To make a long story short, my ex and I were dating for the better part of 4 years when she told me that she no longer loved me. There was no other man, and this was about a year a go. We have hooked up a few times afterwards for sex but nothing in the last six months or so.

 

The other night I was locked out of my house and after texting her back and forth I convinced her to let me spend the night at hers. Once in bed for a while she could feel my boner on her, and asked me to put it away lol I told her I could not help it, one thing led to another we had sex.

 

As we were getting into it, she warned me that she would not be talking to me for a long time after this (we have stayed friends after the break up after some time of non communication, and we go to the movies, dinner etc sometimes). I told her that if she was going to stop talking to me that I did not want to have sex, I would rather stay in contact with her. She said whether or not we banged she would still not talk to me so we went ahead and did it.

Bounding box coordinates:
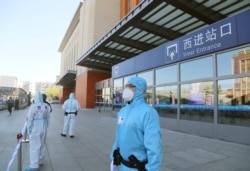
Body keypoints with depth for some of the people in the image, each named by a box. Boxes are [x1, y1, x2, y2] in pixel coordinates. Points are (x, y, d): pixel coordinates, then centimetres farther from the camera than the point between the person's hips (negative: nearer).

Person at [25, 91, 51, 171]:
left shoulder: (33, 106, -18)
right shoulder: (46, 106, 1)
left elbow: (29, 119, -15)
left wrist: (29, 130, -5)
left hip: (35, 130, -6)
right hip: (43, 129, 6)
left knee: (34, 147, 2)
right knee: (42, 145, 17)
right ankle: (40, 161, 29)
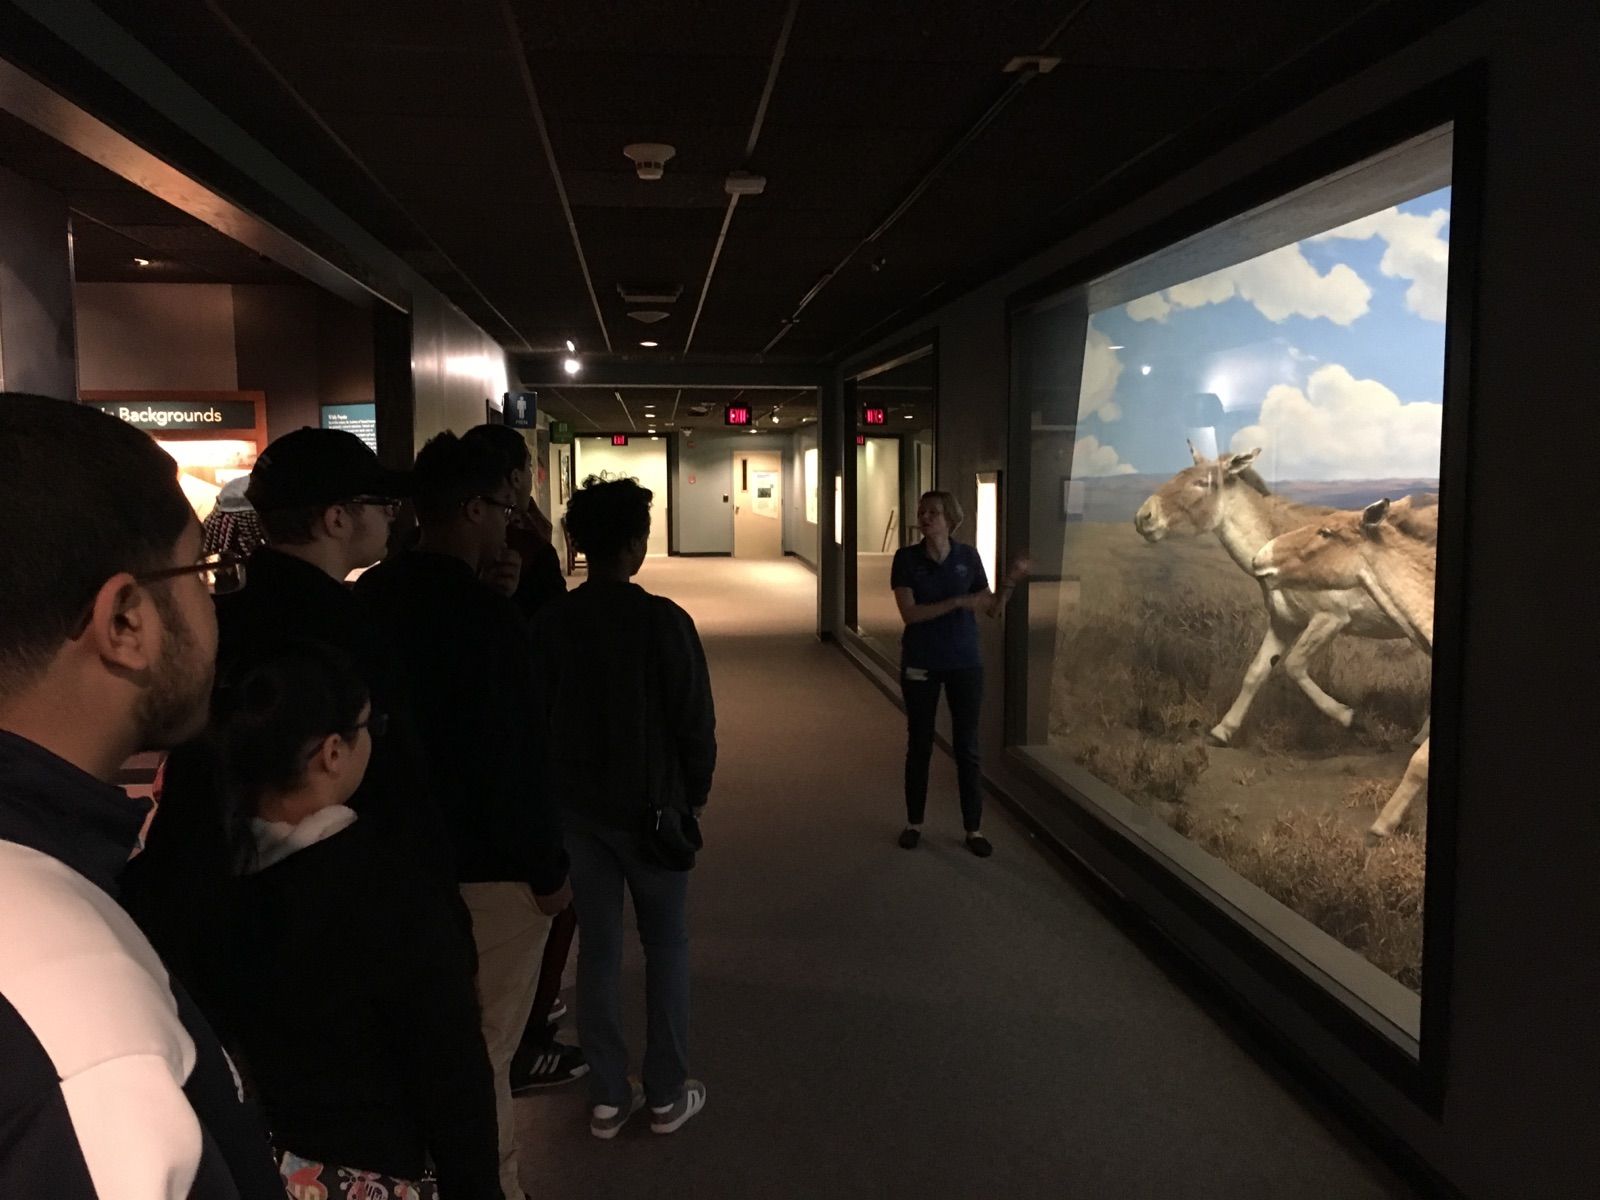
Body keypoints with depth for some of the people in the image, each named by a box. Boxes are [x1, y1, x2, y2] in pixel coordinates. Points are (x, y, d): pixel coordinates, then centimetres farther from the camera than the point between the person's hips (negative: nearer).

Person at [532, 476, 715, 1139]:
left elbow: (537, 714, 2)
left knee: (597, 947, 13)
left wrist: (558, 787, 13)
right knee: (666, 945, 11)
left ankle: (608, 1097, 22)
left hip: (576, 806, 4)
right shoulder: (662, 619, -17)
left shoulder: (550, 621, -5)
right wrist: (694, 792, 3)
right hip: (651, 803, -4)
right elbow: (695, 718, -13)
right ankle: (667, 1094, 20)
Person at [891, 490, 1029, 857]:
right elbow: (910, 613, -17)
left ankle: (974, 829, 17)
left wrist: (1011, 581, -16)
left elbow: (992, 609, 2)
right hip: (920, 665, -1)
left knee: (967, 747, 6)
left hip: (965, 663, 1)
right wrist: (959, 602, -25)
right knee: (919, 745, 10)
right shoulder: (906, 558, -7)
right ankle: (914, 823, 25)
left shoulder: (968, 556, -3)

■ **WORK TASK 1**
Shorten the paragraph in the story about the ex that begins "As we were getting into it," keeping its main facts.
■ **WORK TASK 2**
Write what comes next in the story about the ex, starting after its final sentence.
These rows have nothing to do with the story about the ex.

■ **ANSWER 1**
As things started, she warned me she wouldn't talk to me for a long time afterward, even though we'd stayed friends after the breakup and still went to movies and dinner. I said I'd rather skip sex and stay in touch. She said she'd stop talking to me either way, so we went ahead.

■ **ANSWER 2**
When I tried to talk to her the next morning, she said she felt a great deal of guilt about what we had done. And that I was wrong for tricking her into sleeping with me. I responded by saying that I just needed a place to sleep, and really had no expectation of having sex with her.

 

The break up was not messy, we both cried a lot, but we did not get nasty or say a bunch of things to hurt each other. I guess she feels guilty for leaving me in the first place, and now maybe for giving me what she thinks is the impression that we might get back together?

 

I really love this person, and I would like to stay in their life either as a friend or lover, but I would much rather be her lover

 

Can anyone offer any insight or advice as to how I can help her get rid of her feelings of guilt?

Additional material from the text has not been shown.